Per fare il prodotto tipico occorrono suini pesanti, nell’ordine di 170 kg., a differenza del resto d’Europa dove il suino arriva a 100 kg. Agli inizi del suino si consumava tutto, anche il sangue e ancora negli anni ’60 la mortadella andava per la maggiore e in generale i salumi contenevano più spezie, più sale ed erano più grassi. Dagli anni ’70 è intervenuta la richiesta di minore quantità di grassi anche se sono molto più negativi per la salute i grassi idrogenati contenuti persino nei prodotti da forno. Questo comporta l’invio delle parti meno nobili del maiale nei paesi dell’Est e in Cina o per scatolame da animali domestici.

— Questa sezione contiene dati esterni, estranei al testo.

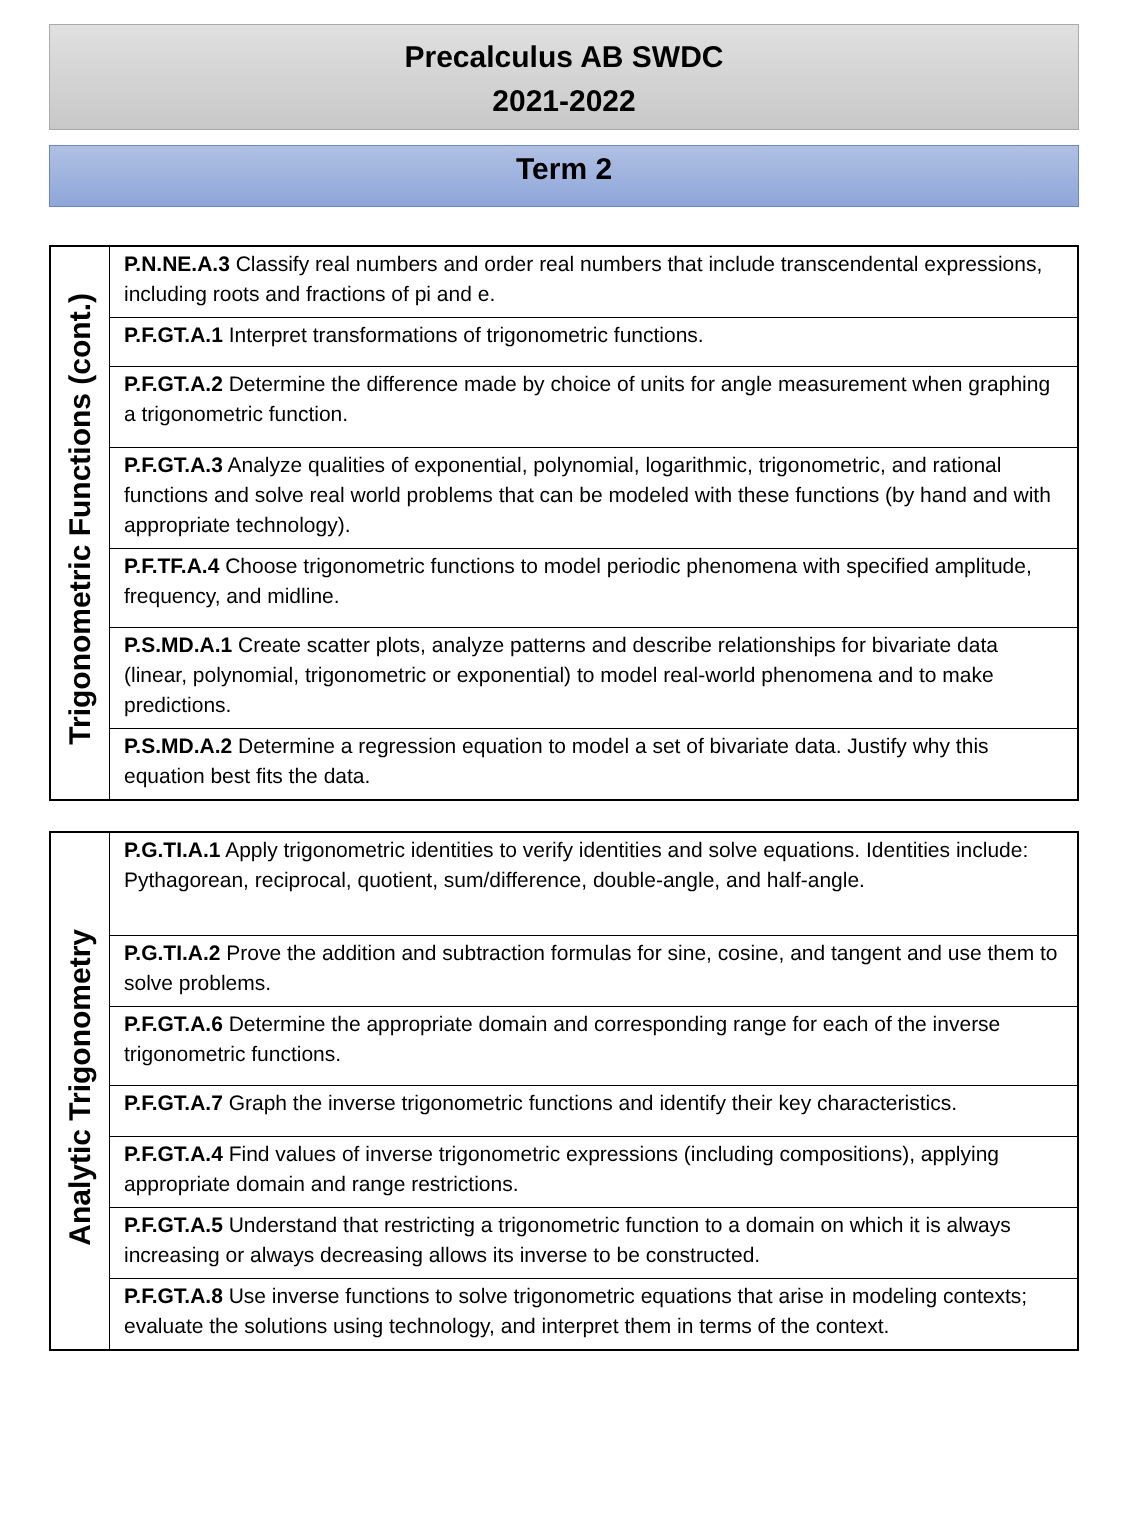Precalculus AB SWDC
2021-2022
Term 2
| Trigonometric Functions (cont.) | P.N.NE.A.3 Classify real numbers and order real numbers that include transcendental expressions, including roots and fractions of pi and e. |
| | P.F.GT.A.1 Interpret transformations of trigonometric functions. |
| | P.F.GT.A.2 Determine the difference made by choice of units for angle measurement when graphing a trigonometric function. |
| | P.F.GT.A.3 Analyze qualities of exponential, polynomial, logarithmic, trigonometric, and rational functions and solve real world problems that can be modeled with these functions (by hand and with appropriate technology). |
| | P.F.TF.A.4 Choose trigonometric functions to model periodic phenomena with specified amplitude, frequency, and midline. |
| | P.S.MD.A.1 Create scatter plots, analyze patterns and describe relationships for bivariate data (linear, polynomial, trigonometric or exponential) to model real-world phenomena and to make predictions. |
| | P.S.MD.A.2 Determine a regression equation to model a set of bivariate data. Justify why this equation best fits the data. |
| Analytic Trigonometry | P.G.TI.A.1 Apply trigonometric identities to verify identities and solve equations. Identities include: Pythagorean, reciprocal, quotient, sum/difference, double-angle, and half-angle. |
| | P.G.TI.A.2 Prove the addition and subtraction formulas for sine, cosine, and tangent and use them to solve problems. |
| | P.F.GT.A.6 Determine the appropriate domain and corresponding range for each of the inverse trigonometric functions. |
| | P.F.GT.A.7 Graph the inverse trigonometric functions and identify their key characteristics. |
| | P.F.GT.A.4 Find values of inverse trigonometric expressions (including compositions), applying appropriate domain and range restrictions. |
| | P.F.GT.A.5 Understand that restricting a trigonometric function to a domain on which it is always increasing or always decreasing allows its inverse to be constructed. |
| | P.F.GT.A.8 Use inverse functions to solve trigonometric equations that arise in modeling contexts; evaluate the solutions using technology, and interpret them in terms of the context. |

Ora la staffetta familiare comporta l’impegno della terza generazione a cui vanno gli auguri del relatore.

Gli interventi : Carlini sull’importanza del territorio mantovano per questo tipo di produzione e se può nascere un’attività “ Levoni” all’estero; Protti che loda la sintesi di prodotto industriale e artigianale e la diffusione del marchio Levoni; Benedini sulle possibilità di sviluppo ; Franco Amadei su eventuali problemi economici; Tosoni sul futuro degli insaccati; Pezzoli sui nuovi mercati ; Lorelli sulla formazione in particolare dei dettaglianti; Bonaglia sui cambiamenti del prodotto in relazione ai cambiamenti dello stile di vita; Mengazzoli se la ricerca del light ha diminuito i consumi; Guerra sul grasso nascosto in cibi diversi dal maiale.

Alle numerose domande risponde Paolo Levoni con l’ausilio dell’ultima generazione rappresentata dalla figlia Daria e dal nipote Nicola. Quest’ultimo è soprattutto esperto dei mercati internazionali che toccano 58 paesi anche se con risultati diversi a causa delle diverse legislazioni sanitarie, ma  con buone nuove prospettive grazie al mercato unico UE/Canada. Importanti gli agenti sul territorio e la formazione dei dettaglianti trattandosi di un mercato non di massa, ma di elite, anche se attualmente alcuni supermercati scelti possono vendere il prodotto.

Daria Levoni è invece addetta alla qualità e ribadisce l’eccellenza del prodotto fatto di grassi crudi, necessario allo sviluppo e alla salute, con una notevole diminuzione del sale. Auspica inoltre l’adozione della tabella nutrizionale che dal 2016  diventerà obbligatoria nella UE. Al momento non c’è l’obbligo di dichiarazione dei grassi idrogenati che fondono a 70 gradi e sono pericolosi per la salute.